> All the indexes were single indexes, partly because I haven't
> yet made the effort to understand composite index. I guess it's
> time ;-).

Oh.

There are better places to start than this list. ;) The manual can be a
great starting place, and several people on this list have written books
about MySQL which are great for getting started. You can look at
Amazon.com, etc.

> mysql> EXPLAIN SELECT cg.cw FROM cg,q,cit,sref
>     -> WHERE cg.q_id = q.id AND q.cit_id = cit.id AND cit.sref_id =
sref.id
>     -> AND cg.cw LIKE 't%'
>     -> AND sref.cd > DATE_SUB(CURDATE(), INTERVAL 6 MONTH)
>     -> ORDER BY cg.cw
>     -> LIMIT 1000,10;

You do a range on the fist and last table in the chain. :( 

It is best to normalize your table structure. I should have noticed that
upfront. The 'simple, well-indexed query' through me off. Normalizing is
a great thing to learn, and probably the first thing to understand after
how to do a SELECT and composite indexes.

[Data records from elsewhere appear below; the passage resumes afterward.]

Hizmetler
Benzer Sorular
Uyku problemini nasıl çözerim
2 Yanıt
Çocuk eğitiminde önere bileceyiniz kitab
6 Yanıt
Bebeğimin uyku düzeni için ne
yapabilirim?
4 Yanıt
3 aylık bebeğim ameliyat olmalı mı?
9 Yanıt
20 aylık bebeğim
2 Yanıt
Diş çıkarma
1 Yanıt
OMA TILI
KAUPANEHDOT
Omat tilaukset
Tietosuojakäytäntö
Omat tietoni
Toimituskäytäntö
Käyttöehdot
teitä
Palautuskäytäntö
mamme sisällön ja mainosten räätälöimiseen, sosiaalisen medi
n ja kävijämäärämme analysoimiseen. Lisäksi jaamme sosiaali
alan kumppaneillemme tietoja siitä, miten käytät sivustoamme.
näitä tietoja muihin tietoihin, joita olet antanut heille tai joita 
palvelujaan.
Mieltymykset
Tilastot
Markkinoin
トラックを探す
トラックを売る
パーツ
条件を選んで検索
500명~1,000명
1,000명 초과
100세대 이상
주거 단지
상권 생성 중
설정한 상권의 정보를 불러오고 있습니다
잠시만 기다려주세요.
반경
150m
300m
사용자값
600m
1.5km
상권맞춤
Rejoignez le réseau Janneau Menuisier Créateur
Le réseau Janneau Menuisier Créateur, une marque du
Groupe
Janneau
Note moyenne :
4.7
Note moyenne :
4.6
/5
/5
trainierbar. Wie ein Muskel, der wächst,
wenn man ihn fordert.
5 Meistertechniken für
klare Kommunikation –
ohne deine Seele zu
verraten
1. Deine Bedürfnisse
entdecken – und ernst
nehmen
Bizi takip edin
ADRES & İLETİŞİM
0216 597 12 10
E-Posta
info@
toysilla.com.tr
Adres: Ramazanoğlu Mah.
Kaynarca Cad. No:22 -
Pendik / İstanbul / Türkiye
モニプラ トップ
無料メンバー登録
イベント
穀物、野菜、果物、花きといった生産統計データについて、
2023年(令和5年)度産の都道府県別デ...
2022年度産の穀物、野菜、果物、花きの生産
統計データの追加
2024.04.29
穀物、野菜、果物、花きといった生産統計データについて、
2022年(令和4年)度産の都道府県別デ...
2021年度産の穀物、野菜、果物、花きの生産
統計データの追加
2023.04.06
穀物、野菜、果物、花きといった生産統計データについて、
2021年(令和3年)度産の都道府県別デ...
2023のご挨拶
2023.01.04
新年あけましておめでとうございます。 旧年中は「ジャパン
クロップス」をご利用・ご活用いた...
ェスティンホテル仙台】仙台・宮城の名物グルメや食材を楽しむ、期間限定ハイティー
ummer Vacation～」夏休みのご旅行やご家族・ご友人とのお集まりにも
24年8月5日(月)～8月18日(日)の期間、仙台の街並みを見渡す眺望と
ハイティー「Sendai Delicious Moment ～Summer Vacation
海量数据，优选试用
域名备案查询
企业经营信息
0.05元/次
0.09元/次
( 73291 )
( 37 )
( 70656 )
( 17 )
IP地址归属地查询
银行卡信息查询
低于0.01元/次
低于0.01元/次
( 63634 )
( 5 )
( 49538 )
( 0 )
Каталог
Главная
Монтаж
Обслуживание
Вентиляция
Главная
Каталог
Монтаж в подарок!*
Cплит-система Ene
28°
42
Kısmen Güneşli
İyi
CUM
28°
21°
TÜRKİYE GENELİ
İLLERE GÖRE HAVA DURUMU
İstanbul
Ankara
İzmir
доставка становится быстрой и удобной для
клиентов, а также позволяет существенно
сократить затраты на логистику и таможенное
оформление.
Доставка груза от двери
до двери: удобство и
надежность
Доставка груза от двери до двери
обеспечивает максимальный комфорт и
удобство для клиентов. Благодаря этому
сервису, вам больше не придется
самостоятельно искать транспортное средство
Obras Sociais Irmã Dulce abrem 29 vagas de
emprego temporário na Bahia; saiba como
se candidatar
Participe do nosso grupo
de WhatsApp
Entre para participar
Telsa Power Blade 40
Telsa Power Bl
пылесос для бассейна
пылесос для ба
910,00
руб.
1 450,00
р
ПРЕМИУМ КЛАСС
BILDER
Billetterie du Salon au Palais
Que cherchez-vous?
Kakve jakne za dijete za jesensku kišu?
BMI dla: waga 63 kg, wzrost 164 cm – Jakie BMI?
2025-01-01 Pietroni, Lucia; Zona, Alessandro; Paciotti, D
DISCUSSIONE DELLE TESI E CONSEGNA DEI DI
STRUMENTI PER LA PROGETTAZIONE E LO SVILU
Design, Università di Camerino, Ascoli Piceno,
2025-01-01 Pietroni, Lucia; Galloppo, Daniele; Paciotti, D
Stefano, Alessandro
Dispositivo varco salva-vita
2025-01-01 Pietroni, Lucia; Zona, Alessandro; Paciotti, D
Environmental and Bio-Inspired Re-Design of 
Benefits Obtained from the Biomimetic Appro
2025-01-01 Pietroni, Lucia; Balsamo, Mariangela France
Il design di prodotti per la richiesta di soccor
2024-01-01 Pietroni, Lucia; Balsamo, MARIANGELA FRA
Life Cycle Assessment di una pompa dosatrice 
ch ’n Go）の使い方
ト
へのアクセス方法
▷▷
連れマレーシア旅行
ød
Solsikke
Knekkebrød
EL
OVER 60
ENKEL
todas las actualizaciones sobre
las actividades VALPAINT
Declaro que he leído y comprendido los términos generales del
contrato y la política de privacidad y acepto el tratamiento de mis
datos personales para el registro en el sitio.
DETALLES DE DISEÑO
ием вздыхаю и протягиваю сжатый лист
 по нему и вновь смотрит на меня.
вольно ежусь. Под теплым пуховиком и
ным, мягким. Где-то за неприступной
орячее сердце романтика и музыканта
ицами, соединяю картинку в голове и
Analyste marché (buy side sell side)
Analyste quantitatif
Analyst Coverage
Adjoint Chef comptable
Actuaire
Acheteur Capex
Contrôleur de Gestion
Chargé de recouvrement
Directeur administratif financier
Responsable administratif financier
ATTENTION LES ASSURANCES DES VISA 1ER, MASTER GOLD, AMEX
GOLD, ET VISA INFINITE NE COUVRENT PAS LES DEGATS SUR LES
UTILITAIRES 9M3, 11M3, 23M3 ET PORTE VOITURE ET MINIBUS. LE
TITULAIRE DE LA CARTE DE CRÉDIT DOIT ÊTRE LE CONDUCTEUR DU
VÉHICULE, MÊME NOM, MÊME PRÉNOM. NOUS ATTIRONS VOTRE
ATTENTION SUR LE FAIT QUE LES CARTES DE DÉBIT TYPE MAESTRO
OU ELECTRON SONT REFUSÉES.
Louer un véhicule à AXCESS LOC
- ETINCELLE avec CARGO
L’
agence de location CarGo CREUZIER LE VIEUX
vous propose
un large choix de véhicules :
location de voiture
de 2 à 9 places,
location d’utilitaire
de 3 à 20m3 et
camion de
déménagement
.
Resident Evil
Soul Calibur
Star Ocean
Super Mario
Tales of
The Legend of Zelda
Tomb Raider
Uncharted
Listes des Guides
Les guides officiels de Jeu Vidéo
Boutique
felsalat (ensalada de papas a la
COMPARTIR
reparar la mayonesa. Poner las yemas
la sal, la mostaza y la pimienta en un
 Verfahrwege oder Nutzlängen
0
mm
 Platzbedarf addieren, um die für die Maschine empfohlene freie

> What does this mean for regular searching? In most cases, there will
be
> some criteria entered that need to be searched on, and the id fields
> will also be needed for the joins. For example, in the database, one
> might want to search based on cg.exp (fulltext), sref.rdr, sref.cd
> (the date field), sref.kbd, cit.w, and various other ones I've edited
> out of this display to save space, and often a combination of several
> of these at once. How should I set up indexes for the potential
> searches that might be executed?
> (I should mention that this is a read-only database; it's built from
> a parsed SGML file and is never added to directly, if that's an
> issue.)

Well, I would rewrite the table design. :) It looks like it is taking
its structure from the SGML format. Personally, I'd use that as an
intermediate format in order to populate another set of tables that
would be in normal form. Again, a book will help here.

Sorry I can't be of more help. 

At least we went from 1 m 15 sec to 4.05 sec.